§ Problem description:
In the data below, replace every "dist" with "distance" and change nothing else. Omit the pictures from your output.
^^^^^^^^
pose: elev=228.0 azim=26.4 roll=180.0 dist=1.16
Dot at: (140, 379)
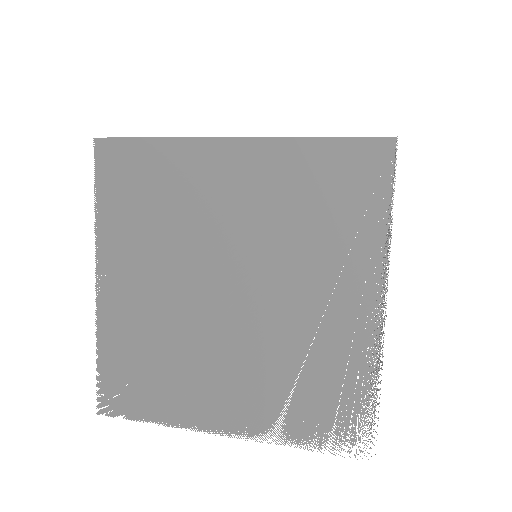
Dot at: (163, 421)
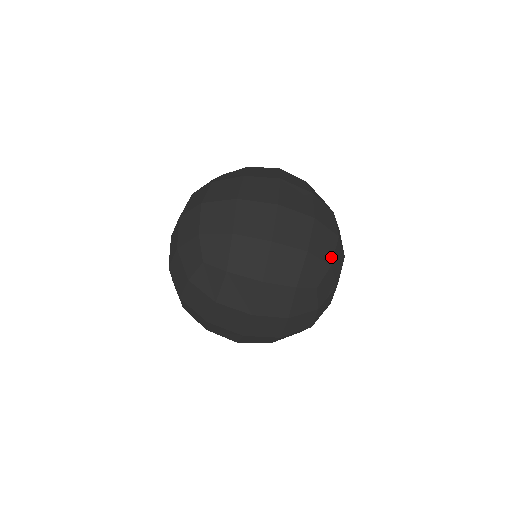
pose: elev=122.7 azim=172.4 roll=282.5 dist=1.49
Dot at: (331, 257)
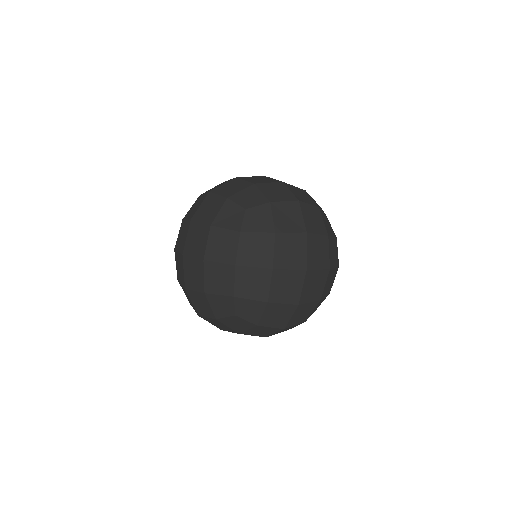
Dot at: (276, 200)
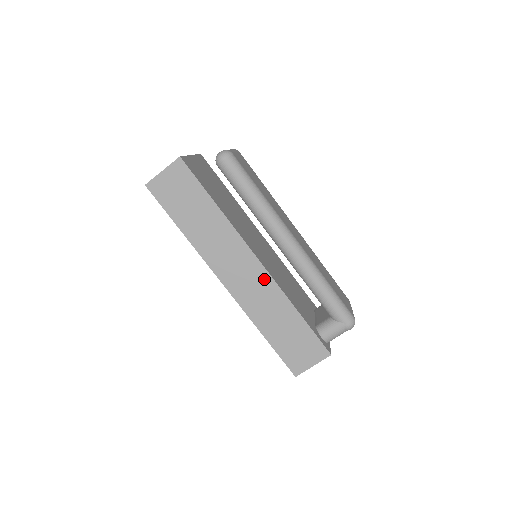
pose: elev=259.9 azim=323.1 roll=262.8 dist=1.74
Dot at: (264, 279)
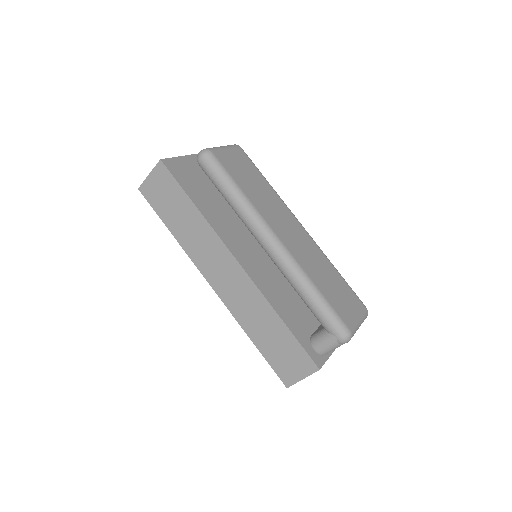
^^^^^^^^
§ Written response:
pose: elev=228.0 azim=26.4 roll=180.0 distance=1.16
Dot at: (140, 379)
Dot at: (163, 421)
pose: elev=122.7 azim=172.4 roll=282.5 distance=1.49
Dot at: (331, 257)
Dot at: (276, 200)
pose: elev=259.9 azim=323.1 roll=262.8 distance=1.74
Dot at: (264, 279)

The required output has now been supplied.